DESCRIPTION OF THE TASK: Reproduce every line of the material below character for character, omitting the pictures.

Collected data

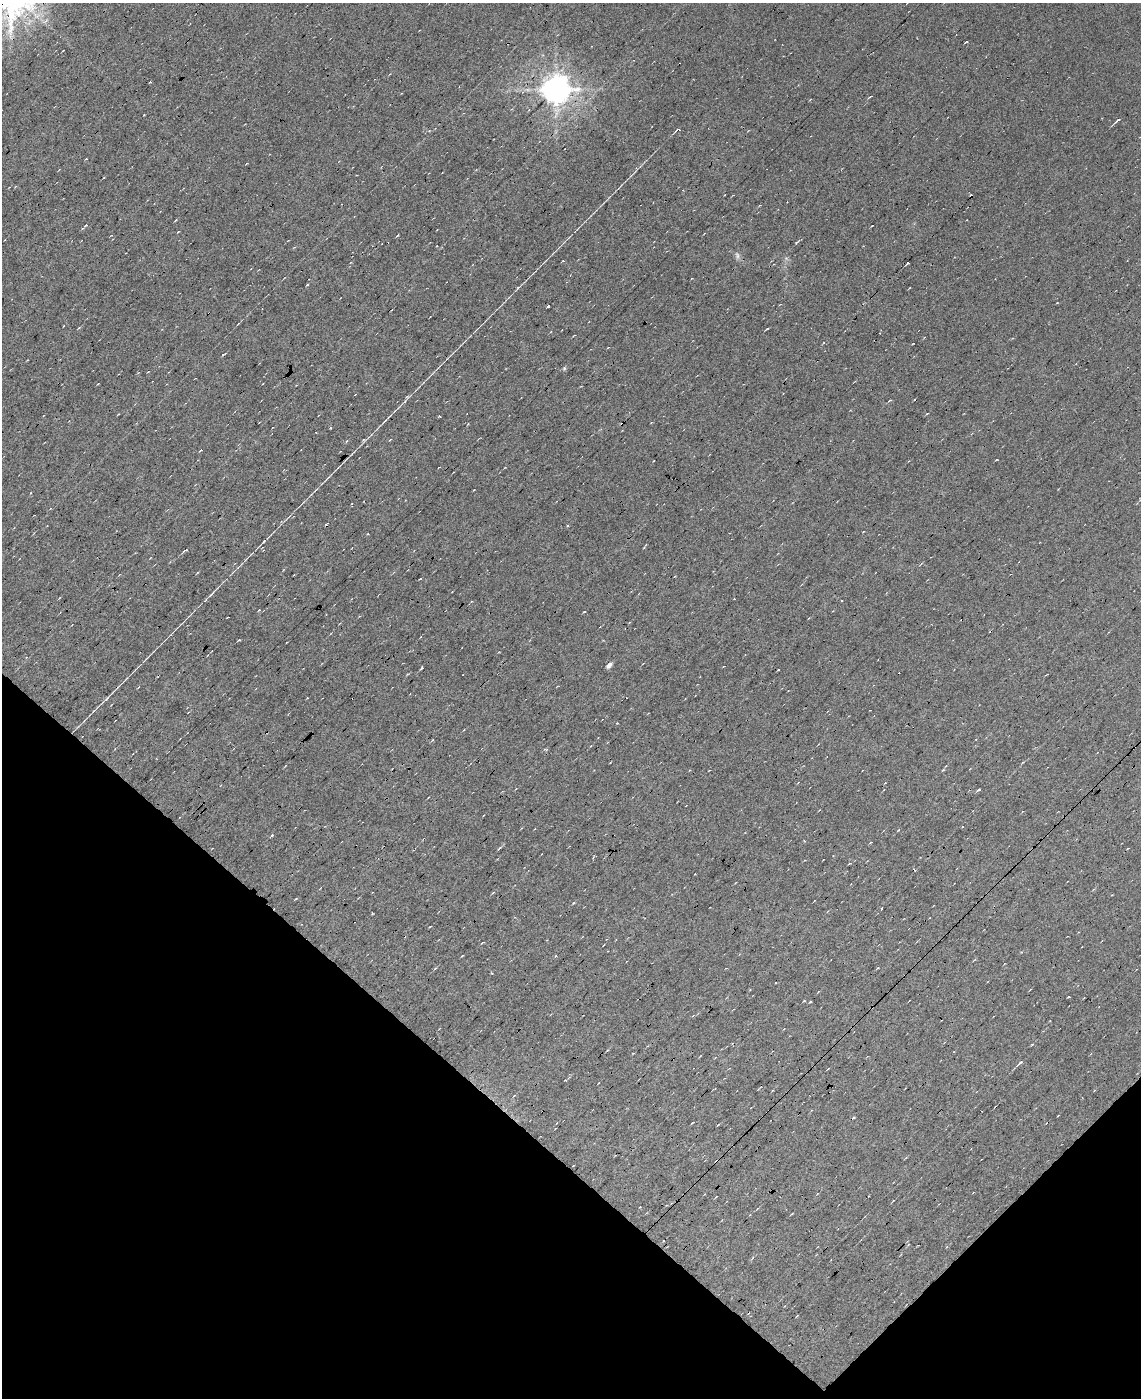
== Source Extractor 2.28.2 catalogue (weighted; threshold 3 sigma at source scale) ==
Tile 11 of 4 x 3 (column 3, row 3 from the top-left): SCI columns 2277-3415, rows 192-1587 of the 4553 x 4537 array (HDU 1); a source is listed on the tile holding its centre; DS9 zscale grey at full resolution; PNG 1143 x 1400 px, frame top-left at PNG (2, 3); no overlay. Shown black and unused: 22% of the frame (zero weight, under 7 of 13 exposures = <1% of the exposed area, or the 3 px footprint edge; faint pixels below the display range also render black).
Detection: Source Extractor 2.28.2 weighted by HDU 2 'WHT'; one run over the whole footprint, this tile lists its part. Background 0.02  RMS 0.0068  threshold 0.0279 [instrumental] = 3 sigma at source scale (4.09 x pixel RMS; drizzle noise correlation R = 1.36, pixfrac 0.8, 0.0396/0.0396 arcsec/px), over >= 5 px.
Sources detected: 70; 14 cosmic-ray / hot-pixel residue — not listed; the other 56 listed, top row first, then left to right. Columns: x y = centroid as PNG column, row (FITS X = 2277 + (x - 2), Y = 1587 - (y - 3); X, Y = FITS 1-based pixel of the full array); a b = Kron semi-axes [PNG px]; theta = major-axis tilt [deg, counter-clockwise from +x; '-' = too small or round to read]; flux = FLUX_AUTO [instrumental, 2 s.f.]
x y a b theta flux
966 41 3 2 - 0.85
556 89 9 8 - 900
870 97 4 2 - 0.5
1117 120 8 3 40 1.7
678 129 5 3 - 1.6
86 159 3 2 - 0.42
725 195 3 2 - 0.44
86 225 4 3 - 0.71
872 225 3 2 - 0.36
397 235 4 3 - 0.61
797 242 8 3 39 0.9
737 256 9 4 -89 1.6
563 260 3 2 - 0.51
908 263 3 3 - 2
307 284 3 2 - 0.67
548 306 3 2 - 0.81
767 329 4 3 - 0.55
574 335 3 2 - 0.39
564 368 6 5 - 0.87
355 394 3 2 - 0.5
890 400 4 2 - 0.64
927 413 4 2 - 0.42
385 421 7 2 44 0.89
200 450 4 3 - 0.7
996 460 3 2 - 0.41
505 467 3 2 - 0.35
31 493 4 2 - 0.51
185 550 10 3 31 0.95
584 612 3 2 - 0.49
239 640 4 2 - 0.65
609 665 6 4 42 3.2
422 668 3 2 - 0.82
307 698 3 2 - 0.4
617 723 3 3 - 0.37
432 740 5 3 - 0.51
545 750 6 3 -21 0.66
885 783 3 3 - 0.46
979 789 3 3 - 1.4
962 826 3 2 - 0.45
272 835 3 3 - 0.81
499 848 6 3 51 0.74
849 863 4 2 - 0.49
493 893 5 3 - 0.54
296 898 4 2 - 0.49
430 927 3 2 - 0.39
483 942 4 2 - 0.67
462 956 3 2 - 0.55
775 983 2 2 - 0.53
1069 997 3 2 - 0.51
804 1001 3 2 - 0.45
810 1001 3 2 - 0.59
1021 1062 5 3 - 2.6
692 1123 3 2 - 0.53
718 1124 3 2 - 0.61
716 1197 4 2 - 0.5
792 1213 4 2 - 0.46
Overlapping masked pixels (flux is a lower limit): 1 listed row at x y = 556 89
Unlisted compact peaks at least as high as the median listed source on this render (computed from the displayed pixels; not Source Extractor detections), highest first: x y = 264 541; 11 27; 518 288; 106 699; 573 903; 405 401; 363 440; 898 830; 223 355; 144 115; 1057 303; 178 232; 943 770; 211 594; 492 973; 372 913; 567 526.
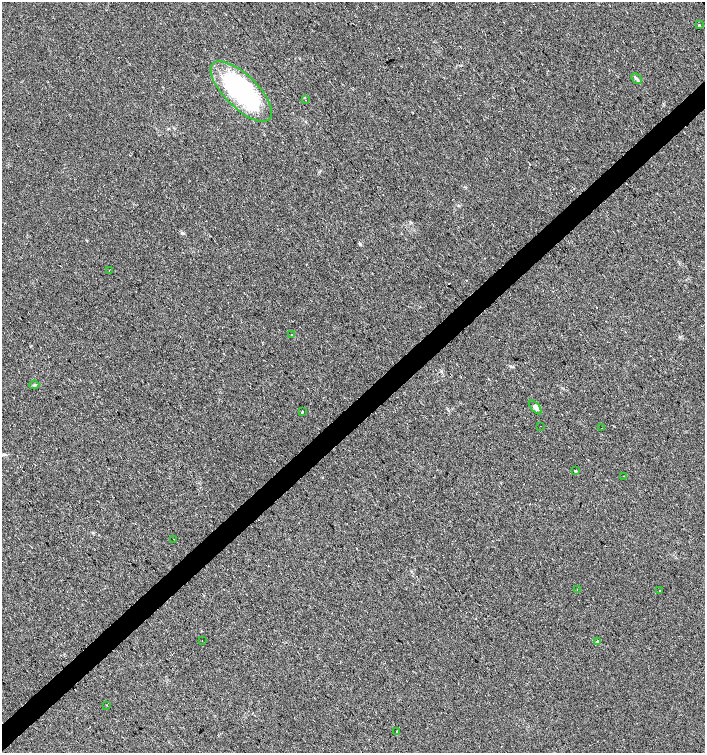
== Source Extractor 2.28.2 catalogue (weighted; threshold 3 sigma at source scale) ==
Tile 7 of 4 x 4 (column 3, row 2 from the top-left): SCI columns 3015-4420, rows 3003-4503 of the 5965 x 6004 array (HDU 1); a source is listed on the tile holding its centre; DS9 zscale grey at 2 x 2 block average (1 PNG px = mean of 2 x 2 image px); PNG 707 x 755 px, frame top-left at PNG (2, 2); each listed source drawn as its Kron ellipse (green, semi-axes under 4 px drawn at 4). Shown black and unused: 4% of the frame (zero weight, under 2 of 3 exposures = <1% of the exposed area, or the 3 px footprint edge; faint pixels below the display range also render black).
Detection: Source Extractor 2.28.2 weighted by HDU 2 'WHT'; one run over the whole footprint, this tile lists its part. Background 0.0211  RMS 0.0055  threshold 0.0249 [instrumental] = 3 sigma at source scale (4.5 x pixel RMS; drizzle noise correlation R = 1.50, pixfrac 1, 0.0396/0.0396 arcsec/px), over >= 5 px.
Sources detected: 35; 15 cosmic-ray / hot-pixel residue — neither listed nor drawn; the other 20 listed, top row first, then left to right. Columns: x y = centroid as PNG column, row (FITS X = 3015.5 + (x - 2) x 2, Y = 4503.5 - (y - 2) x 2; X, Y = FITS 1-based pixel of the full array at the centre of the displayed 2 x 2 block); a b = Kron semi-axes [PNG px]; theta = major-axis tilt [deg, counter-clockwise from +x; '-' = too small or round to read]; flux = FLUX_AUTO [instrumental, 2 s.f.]
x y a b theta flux
699 25 2 2 - 0.67
636 79 6 3 -47 2.7
241 91 40 16 -44 190
306 100 2 2 - 1
109 271 2 2 - 2.6
291 334 2 2 - 3.8
34 385 5 3 - 1.4
535 407 8 4 -50 3.9
302 412 2 2 - 22
540 426 2 2 - 1.2
602 428 2 2 - 0.43
576 471 3 2 - 1.1
624 476 2 2 - 3
173 539 2 2 - 0.71
577 590 2 2 - 2.5
659 591 2 2 - 0.79
202 640 2 2 - 0.93
598 642 3 2 - 2.4
106 705 2 2 - 2.5
397 731 2 2 - 6.6
Diffuse or blended objects may show on this block-average render without a row.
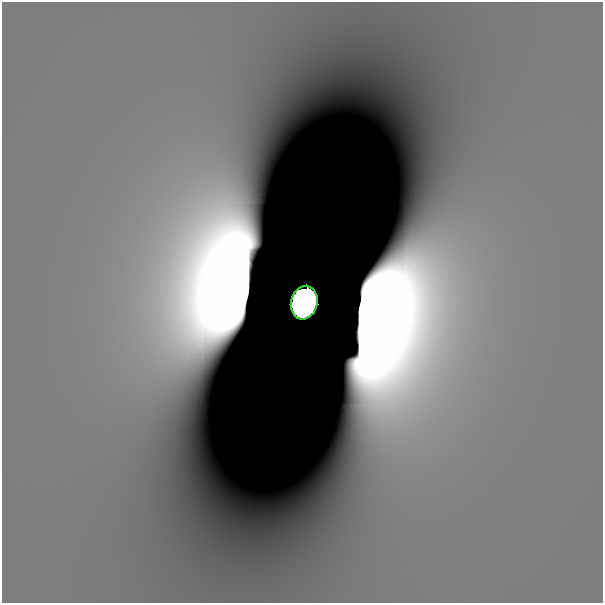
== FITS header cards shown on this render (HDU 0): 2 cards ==
NAXIS1  =                  601
NAXIS2  =                  601

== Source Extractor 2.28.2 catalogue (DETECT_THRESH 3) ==
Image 601 x 601 px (HDU 0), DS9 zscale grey, 1 PNG px = 1 image px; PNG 605 x 605 px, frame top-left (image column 1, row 601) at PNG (2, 2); each listed source drawn as its Kron ellipse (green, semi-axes under 4 px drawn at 4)
Background 3.20e-12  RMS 8.2e-12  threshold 2.45e-11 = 3 sigma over >= 5 px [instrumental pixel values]
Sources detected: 3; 2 with non-positive FLUX_AUTO (blend fragments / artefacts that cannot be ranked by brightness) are neither listed nor drawn; the other 1 listed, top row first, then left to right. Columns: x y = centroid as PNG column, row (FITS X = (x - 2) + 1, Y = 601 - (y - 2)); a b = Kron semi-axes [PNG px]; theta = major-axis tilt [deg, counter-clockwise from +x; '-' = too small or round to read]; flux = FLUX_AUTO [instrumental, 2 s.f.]
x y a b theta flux
304 303 17 13 75 47
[2 non-positive-flux detections neither listed nor drawn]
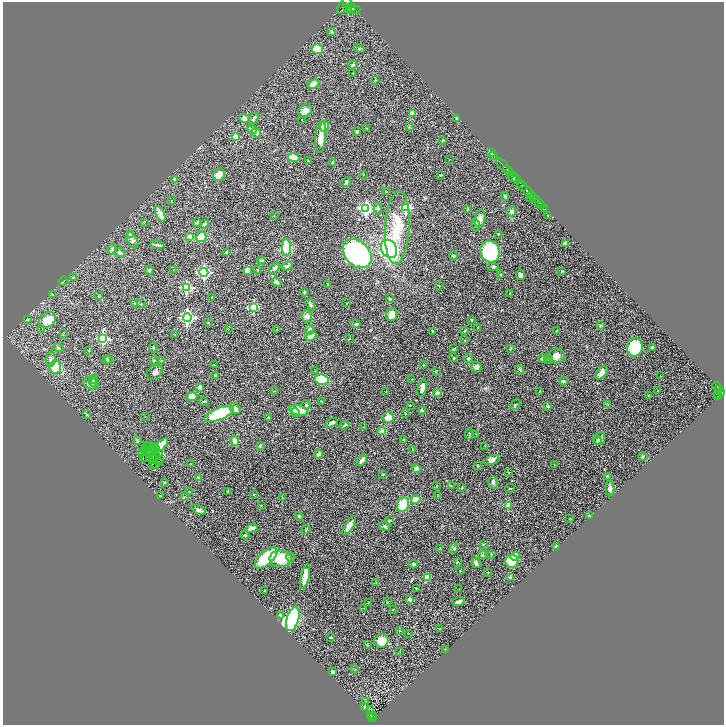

TASK OUTPUT:
== Source Extractor 2.28.2 catalogue (weighted; threshold 3 sigma at source scale) ==
Tile 11 of 4 x 3 (column 3, row 3 from the top-left): SCI columns 2277-3415, rows 192-1587 of the 4553 x 4537 array (HDU 1); a source is listed on the tile holding its centre; DS9 zscale grey at full resolution; PNG 1143 x 1400 px, frame top-left at PNG (2, 3); no overlay. Shown black and unused: 22% of the frame (zero weight, under 7 of 13 exposures = <1% of the exposed area, or the 3 px footprint edge; faint pixels below the display range also render black).
Detection: Source Extractor 2.28.2 weighted by HDU 2 'WHT'; one run over the whole footprint, this tile lists its part. Background 0.02  RMS 0.0068  threshold 0.0279 [instrumental] = 3 sigma at source scale (4.09 x pixel RMS; drizzle noise correlation R = 1.36, pixfrac 0.8, 0.0396/0.0396 arcsec/px), over >= 5 px.
Sources detected: 70; 14 cosmic-ray / hot-pixel residue — not listed; the other 56 listed, top row first, then left to right. Columns: x y = centroid as PNG column, row (FITS X = 2277 + (x - 2), Y = 1587 - (y - 3); X, Y = FITS 1-based pixel of the full array); a b = Kron semi-axes [PNG px]; theta = major-axis tilt [deg, counter-clockwise from +x; '-' = too small or round to read]; flux = FLUX_AUTO [instrumental, 2 s.f.]
x y a b theta flux
966 41 3 2 - 0.85
556 89 9 8 - 900
870 97 4 2 - 0.5
1117 120 8 3 40 1.7
678 129 5 3 - 1.6
86 159 3 2 - 0.42
725 195 3 2 - 0.44
86 225 4 3 - 0.71
872 225 3 2 - 0.36
397 235 4 3 - 0.61
797 242 8 3 39 0.9
737 256 9 4 -89 1.6
563 260 3 2 - 0.51
908 263 3 3 - 2
307 284 3 2 - 0.67
548 306 3 2 - 0.81
767 329 4 3 - 0.55
574 335 3 2 - 0.39
564 368 6 5 - 0.87
355 394 3 2 - 0.5
890 400 4 2 - 0.64
927 413 4 2 - 0.42
385 421 7 2 44 0.89
200 450 4 3 - 0.7
996 460 3 2 - 0.41
505 467 3 2 - 0.35
31 493 4 2 - 0.51
185 550 10 3 31 0.95
584 612 3 2 - 0.49
239 640 4 2 - 0.65
609 665 6 4 42 3.2
422 668 3 2 - 0.82
307 698 3 2 - 0.4
617 723 3 3 - 0.37
432 740 5 3 - 0.51
545 750 6 3 -21 0.66
885 783 3 3 - 0.46
979 789 3 3 - 1.4
962 826 3 2 - 0.45
272 835 3 3 - 0.81
499 848 6 3 51 0.74
849 863 4 2 - 0.49
493 893 5 3 - 0.54
296 898 4 2 - 0.49
430 927 3 2 - 0.39
483 942 4 2 - 0.67
462 956 3 2 - 0.55
775 983 2 2 - 0.53
1069 997 3 2 - 0.51
804 1001 3 2 - 0.45
810 1001 3 2 - 0.59
1021 1062 5 3 - 2.6
692 1123 3 2 - 0.53
718 1124 3 2 - 0.61
716 1197 4 2 - 0.5
792 1213 4 2 - 0.46
Overlapping masked pixels (flux is a lower limit): 1 listed row at x y = 556 89
Unlisted compact peaks at least as high as the median listed source on this render (computed from the displayed pixels; not Source Extractor detections), highest first: x y = 264 541; 11 27; 518 288; 106 699; 573 903; 405 401; 363 440; 898 830; 223 355; 144 115; 1057 303; 178 232; 943 770; 211 594; 492 973; 372 913; 567 526.
== Source Extractor 2.28.2 catalogue (weighted; threshold 3 sigma at source scale) ==
Tile 7 of 4 x 4 (column 3, row 2 from the top-left): SCI columns 3015-4420, rows 3003-4503 of the 5965 x 6004 array (HDU 1); a source is listed on the tile holding its centre; DS9 zscale grey at 2 x 2 block average (1 PNG px = mean of 2 x 2 image px); PNG 707 x 755 px, frame top-left at PNG (2, 2); each listed source drawn as its Kron ellipse (green, semi-axes under 4 px drawn at 4). Shown black and unused: 4% of the frame (zero weight, under 2 of 3 exposures = <1% of the exposed area, or the 3 px footprint edge; faint pixels below the display range also render black).
Detection: Source Extractor 2.28.2 weighted by HDU 2 'WHT'; one run over the whole footprint, this tile lists its part. Background 0.0211  RMS 0.0055  threshold 0.0249 [instrumental] = 3 sigma at source scale (4.5 x pixel RMS; drizzle noise correlation R = 1.50, pixfrac 1, 0.0396/0.0396 arcsec/px), over >= 5 px.
Sources detected: 35; 15 cosmic-ray / hot-pixel residue — neither listed nor drawn; the other 20 listed, top row first, then left to right. Columns: x y = centroid as PNG column, row (FITS X = 3015.5 + (x - 2) x 2, Y = 4503.5 - (y - 2) x 2; X, Y = FITS 1-based pixel of the full array at the centre of the displayed 2 x 2 block); a b = Kron semi-axes [PNG px]; theta = major-axis tilt [deg, counter-clockwise from +x; '-' = too small or round to read]; flux = FLUX_AUTO [instrumental, 2 s.f.]
x y a b theta flux
699 25 2 2 - 0.67
636 79 6 3 -47 2.7
241 91 40 16 -44 190
306 100 2 2 - 1
109 271 2 2 - 2.6
291 334 2 2 - 3.8
34 385 5 3 - 1.4
535 407 8 4 -50 3.9
302 412 2 2 - 22
540 426 2 2 - 1.2
602 428 2 2 - 0.43
576 471 3 2 - 1.1
624 476 2 2 - 3
173 539 2 2 - 0.71
577 590 2 2 - 2.5
659 591 2 2 - 0.79
202 640 2 2 - 0.93
598 642 3 2 - 2.4
106 705 2 2 - 2.5
397 731 2 2 - 6.6
Diffuse or blended objects may show on this block-average render without a row.
== FITS header cards shown on this render (HDU 0): 2 cards ==
NAXIS1  =                  601
NAXIS2  =                  601

== Source Extractor 2.28.2 catalogue (DETECT_THRESH 3) ==
Image 601 x 601 px (HDU 0), DS9 zscale grey, 1 PNG px = 1 image px; PNG 605 x 605 px, frame top-left (image column 1, row 601) at PNG (2, 2); each listed source drawn as its Kron ellipse (green, semi-axes under 4 px drawn at 4)
Background 3.20e-12  RMS 8.2e-12  threshold 2.45e-11 = 3 sigma over >= 5 px [instrumental pixel values]
Sources detected: 3; 2 with non-positive FLUX_AUTO (blend fragments / artefacts that cannot be ranked by brightness) are neither listed nor drawn; the other 1 listed, top row first, then left to right. Columns: x y = centroid as PNG column, row (FITS X = (x - 2) + 1, Y = 601 - (y - 2)); a b = Kron semi-axes [PNG px]; theta = major-axis tilt [deg, counter-clockwise from +x; '-' = too small or round to read]; flux = FLUX_AUTO [instrumental, 2 s.f.]
x y a b theta flux
304 303 17 13 75 47
[2 non-positive-flux detections neither listed nor drawn]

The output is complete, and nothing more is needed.